- **Assignment A**:
Name every state that appears on the license plates in the driveway, according to the essay about keeping the last name Seilheimer.
- **Assignment B**:
Write the next part of the essay about keeping the last name Seilheimer, beginning right after Whitney's final remark.

Then return it, I thought.
“I get that,” I said. “But my name is Seilheimer.”
About eight years later, I was drunk at a Chicago bar and talking to a really tall guy with sculpted shoulders whose name I learned was Joe. When he told me he was an English teacher who had played the sousaphone in high school, I didn’t know he’d be my husband someday. Still, I wanted to be clear with him.
“I just want you to know now, my last name is Seilheimer, and I am keeping it,” I said before taking a long sip of beer for effect.
“You should keep it.”
He clinked his glass with mine and took a pull of his own beer. I liked the way it sounded, but I wondered if it was for effect.
I wonder if all of it is for effect.
On July 15, 2017, about one month before the Great American Eclipse, Joe and I drove to the Seilheimer Family Reunion at my Uncle Randy and Aunt Donna’s house a bit outside of Kalamazoo. We drove past fields of knee-high corn and cows grazing in the sun as our iPhones struggled to detect our location. We worked off my memory of previous trips out there until we spotted a tree with a balloon tied to it. When we pulled up, two lanes of cars boasting license plates from Michigan, Illinois, Wisconsin, Colorado, and Texas lined either side of the driveway, so we half-parked in the road. Joe grabbed my hand as we walked up the blacktop path that led to the open garage full of food, family, and beer. He remarked that this was the first time we’d see my extended family since we got engaged. I predicted they would have lots of questions about the wedding and would want to see the ring.
Not a ton of questions.
Very little ring-gazing.
“So I heard you’re keeping your name,” my cousin’s wife, Whitney, said across the food line. I placed two deviled eggs on my plate, one at a time, as I contemplated the response she wanted to hear and the response I wanted to give.
“Well, you heard right!” I sang with my freehand on my hip and a soft bounce in my knees, a weird physical reflex I have in moments when I don’t know how to act.
“Well,” Whitney started as she put the lid back on the crockpot of baked beans, “I think that’s really cool.”
“Thanks,” I said easing back into a normal posture and register.
“But you do know that if you decide to take his name, that it’s just something you do. It doesn’t mean anything.”

- **Recorded data**:
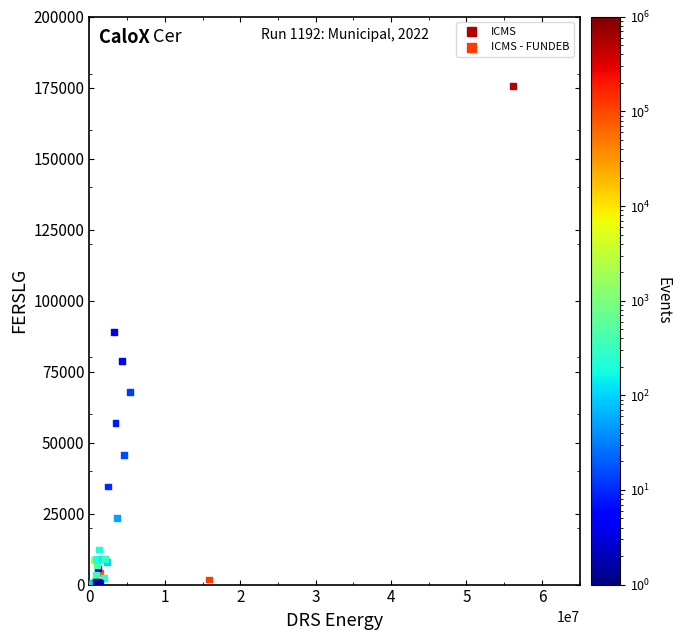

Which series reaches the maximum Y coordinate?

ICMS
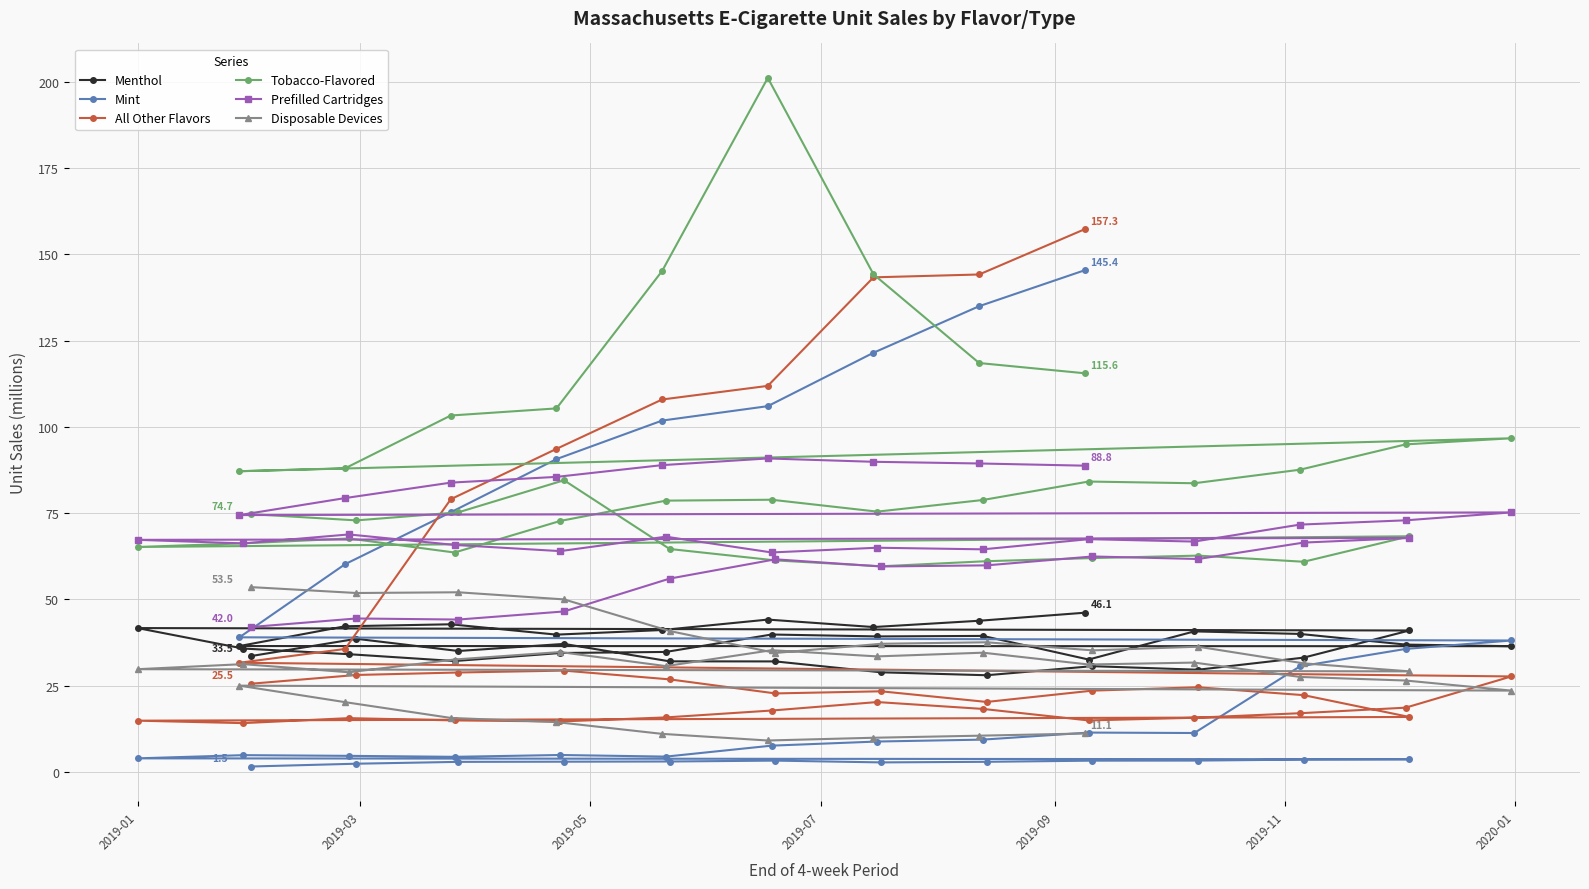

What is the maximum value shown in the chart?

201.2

- **Written response A**:
Michigan, Illinois, Wisconsin, Colorado, Texas

- **Written response B**:
I popped one of the eggs in my mouth and did a slow nod as I chewed. I held my index finger up to her as if to say, just a sec, I can’t speak with all this egg in my mouth when I was really communicating, just a sec, I don’t know what to say when other women tell me the name I have been signing at the bottom of my rent checks and typing at the top of essays means nothing. An awkward amount of time had passed, so my extended index finger morphed into a thumbs-up and I went looking for Joe.
Whitney had a point. Giving up a last name might just be something women do, and marriage isn’t the only circumstance under which any person might do it. It does keep things neat and orderly when the parents and the children all bear the same name. Teachers at conferences won’t wonder if you’re the new girlfriend instead of the first and only wife. I’ve heard the paperwork to change your name is a nightmare, but that in the end you feel like your husband is your teammate, not your superior. Giving it up might not mean anything.
But keeping it might mean everything. And I want a shot at everything.
Still, I wonder. I wonder what keeping my last name proves.
I wonder if I’m keeping it for the effect.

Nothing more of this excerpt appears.